TASK BRIEF:
Transcribe exactly the lines that fall between the one holding "(544, 216) = (454, 474): red" and the one holding "(612, 546) = (189, 151): red book -> none", inclusive, from the entries below.

MATERIAL FOR THE TASK:

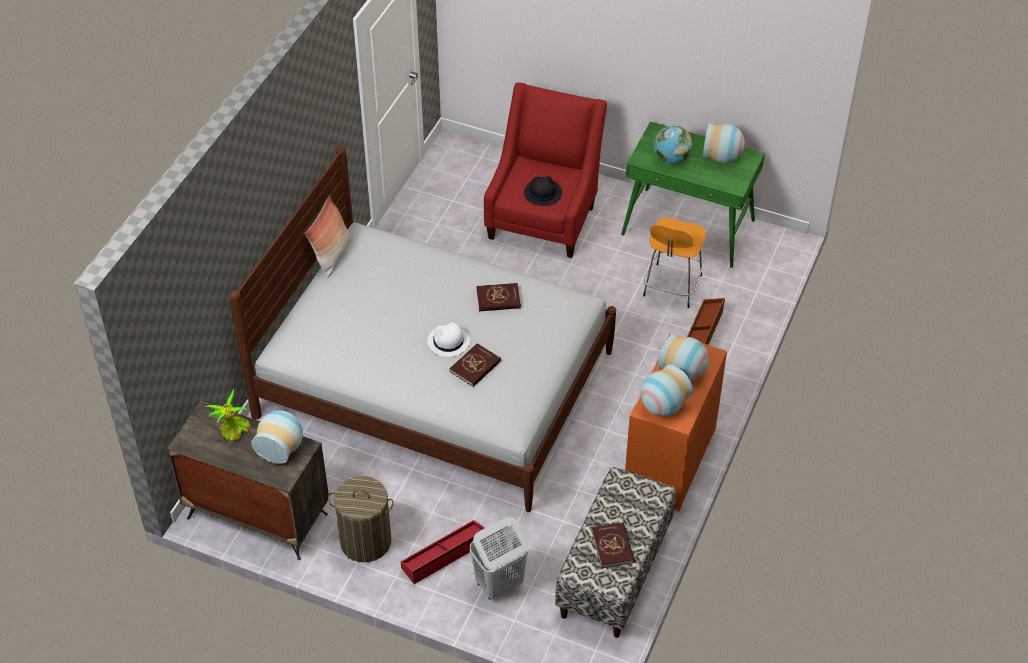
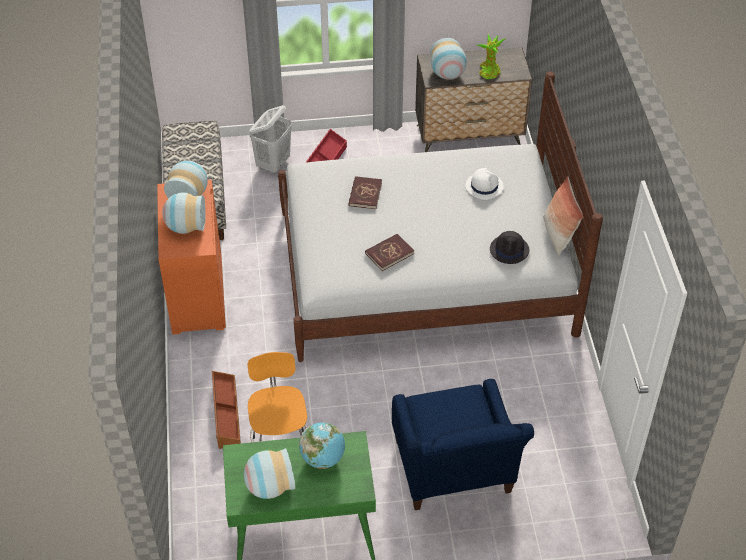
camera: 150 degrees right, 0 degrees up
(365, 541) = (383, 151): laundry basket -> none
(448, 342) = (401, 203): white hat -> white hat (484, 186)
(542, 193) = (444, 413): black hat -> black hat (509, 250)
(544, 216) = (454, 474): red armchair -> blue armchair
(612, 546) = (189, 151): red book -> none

==

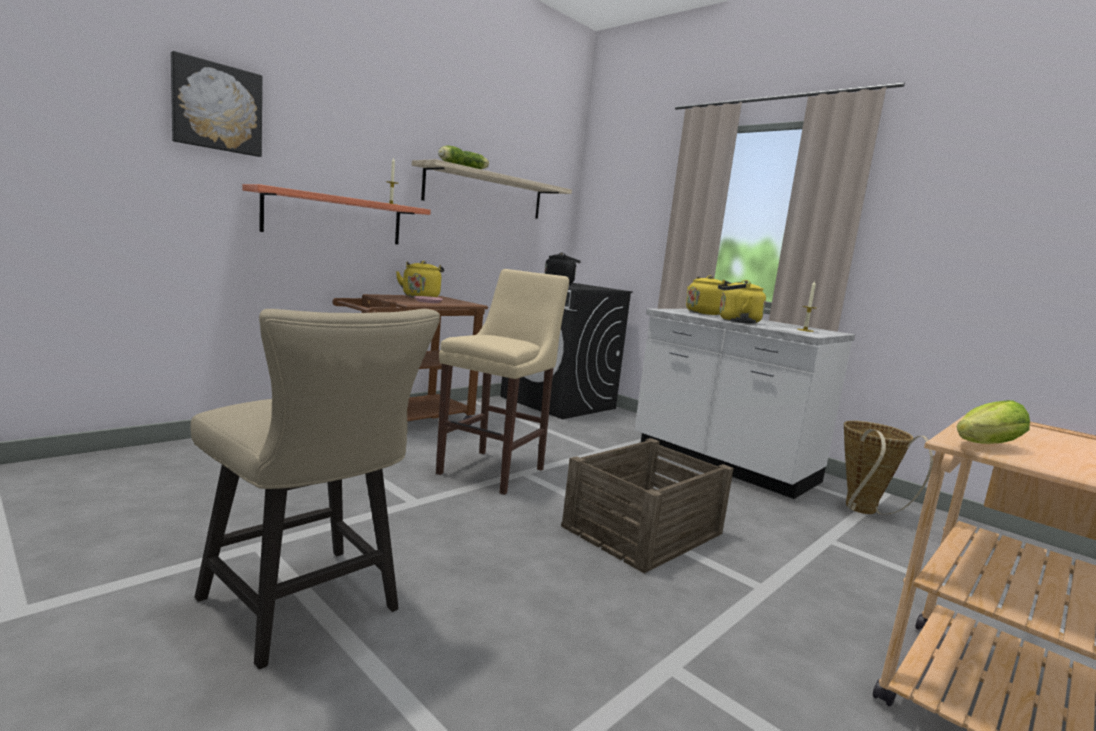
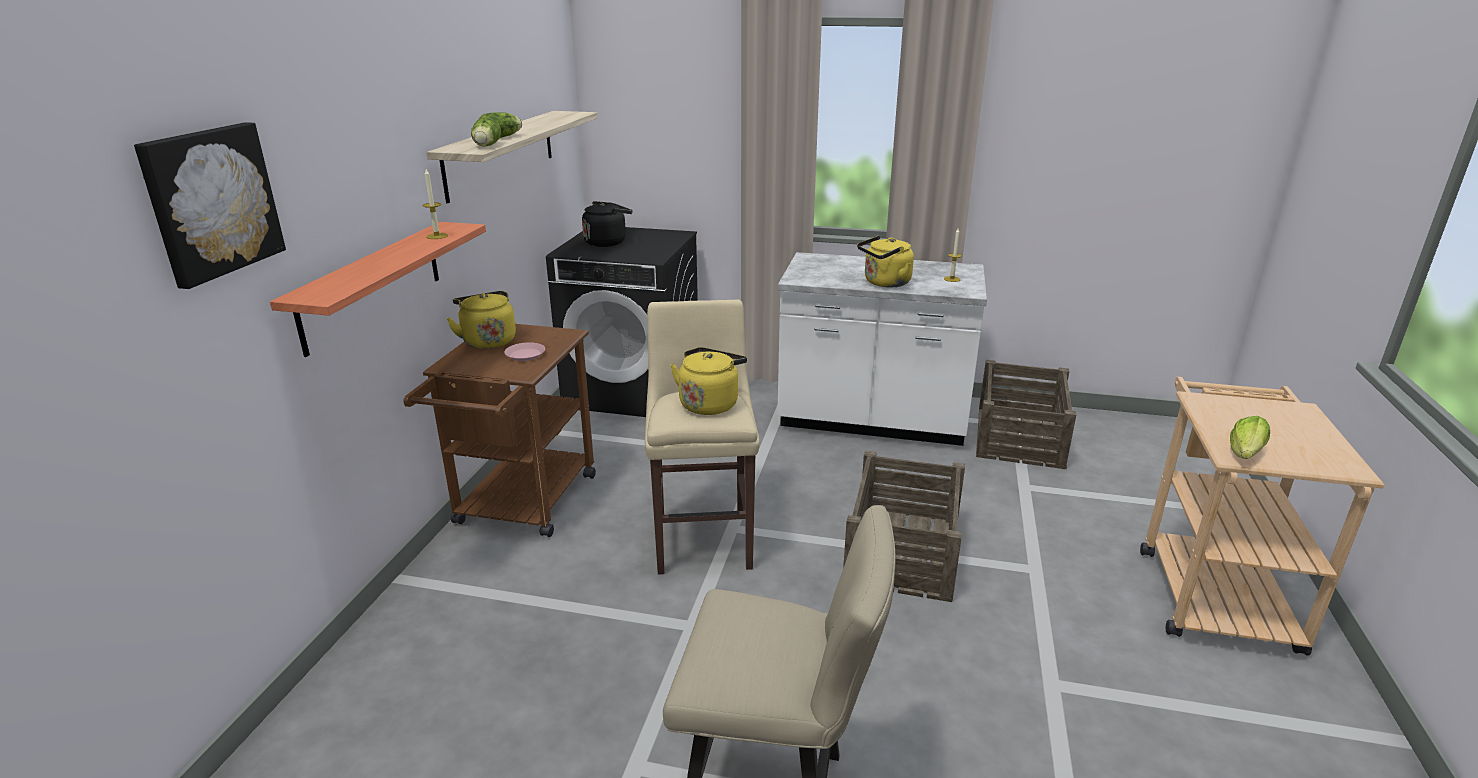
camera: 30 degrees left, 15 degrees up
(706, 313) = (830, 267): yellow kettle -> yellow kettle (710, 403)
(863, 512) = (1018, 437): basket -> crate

EXERCISE RESULT:
(544, 216) = (454, 474): red armchair -> blue armchair
(612, 546) = (189, 151): red book -> none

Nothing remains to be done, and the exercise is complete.